• Exercise: For the string "regions", search the entries below and copy every line where it appears.
◆ ◆ ◆ ◆ ◆
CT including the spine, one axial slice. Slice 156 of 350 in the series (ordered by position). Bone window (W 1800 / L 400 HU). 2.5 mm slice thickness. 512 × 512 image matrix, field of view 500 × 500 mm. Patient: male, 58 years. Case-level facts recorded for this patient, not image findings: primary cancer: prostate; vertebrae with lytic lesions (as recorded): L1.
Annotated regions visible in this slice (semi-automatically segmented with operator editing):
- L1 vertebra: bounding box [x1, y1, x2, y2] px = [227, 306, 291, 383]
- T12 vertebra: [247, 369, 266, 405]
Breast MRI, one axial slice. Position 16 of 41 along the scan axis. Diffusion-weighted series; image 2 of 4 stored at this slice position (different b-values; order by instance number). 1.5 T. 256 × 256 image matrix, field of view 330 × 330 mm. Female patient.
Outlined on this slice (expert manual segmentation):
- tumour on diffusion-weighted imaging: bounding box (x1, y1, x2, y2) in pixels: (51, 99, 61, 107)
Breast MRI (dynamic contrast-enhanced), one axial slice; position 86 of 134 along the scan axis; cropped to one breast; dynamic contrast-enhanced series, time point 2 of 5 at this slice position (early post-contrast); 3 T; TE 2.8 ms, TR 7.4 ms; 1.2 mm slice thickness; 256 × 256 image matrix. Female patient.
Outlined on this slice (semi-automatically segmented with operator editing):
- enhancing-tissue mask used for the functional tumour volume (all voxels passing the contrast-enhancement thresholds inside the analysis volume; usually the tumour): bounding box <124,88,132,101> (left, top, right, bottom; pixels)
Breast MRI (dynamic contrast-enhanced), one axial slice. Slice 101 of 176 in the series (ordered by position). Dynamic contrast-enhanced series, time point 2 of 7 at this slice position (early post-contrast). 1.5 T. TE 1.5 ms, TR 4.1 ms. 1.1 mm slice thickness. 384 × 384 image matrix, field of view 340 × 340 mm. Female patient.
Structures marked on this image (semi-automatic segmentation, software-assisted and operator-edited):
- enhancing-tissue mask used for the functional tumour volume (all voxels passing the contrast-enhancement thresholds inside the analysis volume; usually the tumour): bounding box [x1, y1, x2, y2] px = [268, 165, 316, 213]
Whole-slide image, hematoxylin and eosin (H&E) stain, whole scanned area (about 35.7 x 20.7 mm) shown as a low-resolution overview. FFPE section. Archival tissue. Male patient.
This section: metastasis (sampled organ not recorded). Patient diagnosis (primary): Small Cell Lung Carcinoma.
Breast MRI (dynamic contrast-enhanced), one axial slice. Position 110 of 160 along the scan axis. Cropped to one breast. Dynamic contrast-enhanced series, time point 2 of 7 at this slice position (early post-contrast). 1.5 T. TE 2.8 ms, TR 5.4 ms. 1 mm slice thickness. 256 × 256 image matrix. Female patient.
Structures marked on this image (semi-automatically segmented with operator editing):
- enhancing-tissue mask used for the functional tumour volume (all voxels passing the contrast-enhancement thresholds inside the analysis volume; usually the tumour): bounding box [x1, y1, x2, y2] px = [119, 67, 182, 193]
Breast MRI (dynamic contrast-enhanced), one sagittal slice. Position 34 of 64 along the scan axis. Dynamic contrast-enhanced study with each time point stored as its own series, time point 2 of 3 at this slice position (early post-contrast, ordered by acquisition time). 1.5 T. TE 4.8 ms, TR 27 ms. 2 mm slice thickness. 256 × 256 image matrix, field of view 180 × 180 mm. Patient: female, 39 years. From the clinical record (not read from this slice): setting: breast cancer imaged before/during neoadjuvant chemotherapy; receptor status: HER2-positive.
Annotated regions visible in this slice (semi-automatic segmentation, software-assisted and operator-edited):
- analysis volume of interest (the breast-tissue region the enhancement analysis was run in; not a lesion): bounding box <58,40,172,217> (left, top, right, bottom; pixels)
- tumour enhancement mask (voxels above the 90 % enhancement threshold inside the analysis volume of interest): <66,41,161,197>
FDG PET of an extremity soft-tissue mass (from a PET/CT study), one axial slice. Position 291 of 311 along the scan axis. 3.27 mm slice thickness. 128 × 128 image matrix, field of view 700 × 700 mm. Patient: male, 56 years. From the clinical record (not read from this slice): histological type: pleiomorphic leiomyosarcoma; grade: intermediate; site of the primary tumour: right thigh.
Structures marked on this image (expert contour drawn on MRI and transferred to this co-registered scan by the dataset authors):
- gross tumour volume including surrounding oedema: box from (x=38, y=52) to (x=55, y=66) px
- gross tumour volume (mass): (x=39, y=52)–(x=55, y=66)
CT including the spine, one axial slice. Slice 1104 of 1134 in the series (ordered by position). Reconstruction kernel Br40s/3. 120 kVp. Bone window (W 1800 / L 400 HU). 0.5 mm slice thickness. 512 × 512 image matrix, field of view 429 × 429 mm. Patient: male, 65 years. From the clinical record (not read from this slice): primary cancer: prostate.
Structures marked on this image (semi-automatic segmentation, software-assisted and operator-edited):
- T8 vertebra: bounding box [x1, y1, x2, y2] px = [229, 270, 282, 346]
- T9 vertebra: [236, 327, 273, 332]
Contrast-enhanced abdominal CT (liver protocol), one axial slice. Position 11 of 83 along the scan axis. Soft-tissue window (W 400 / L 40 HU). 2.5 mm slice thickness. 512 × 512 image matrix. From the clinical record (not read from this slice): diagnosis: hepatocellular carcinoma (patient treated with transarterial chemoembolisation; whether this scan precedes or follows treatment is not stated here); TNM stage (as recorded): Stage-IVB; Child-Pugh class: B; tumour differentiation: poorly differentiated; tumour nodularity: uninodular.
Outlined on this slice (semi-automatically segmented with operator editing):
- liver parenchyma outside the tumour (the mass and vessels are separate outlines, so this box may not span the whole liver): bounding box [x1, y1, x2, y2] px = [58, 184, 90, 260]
◆ ◆ ◆ ◆ ◆
• Solution for this problem:
Annotated regions visible in this slice (semi-automatically segmented with operator editing):
Annotated regions visible in this slice (semi-automatic segmentation, software-assisted and operator-edited):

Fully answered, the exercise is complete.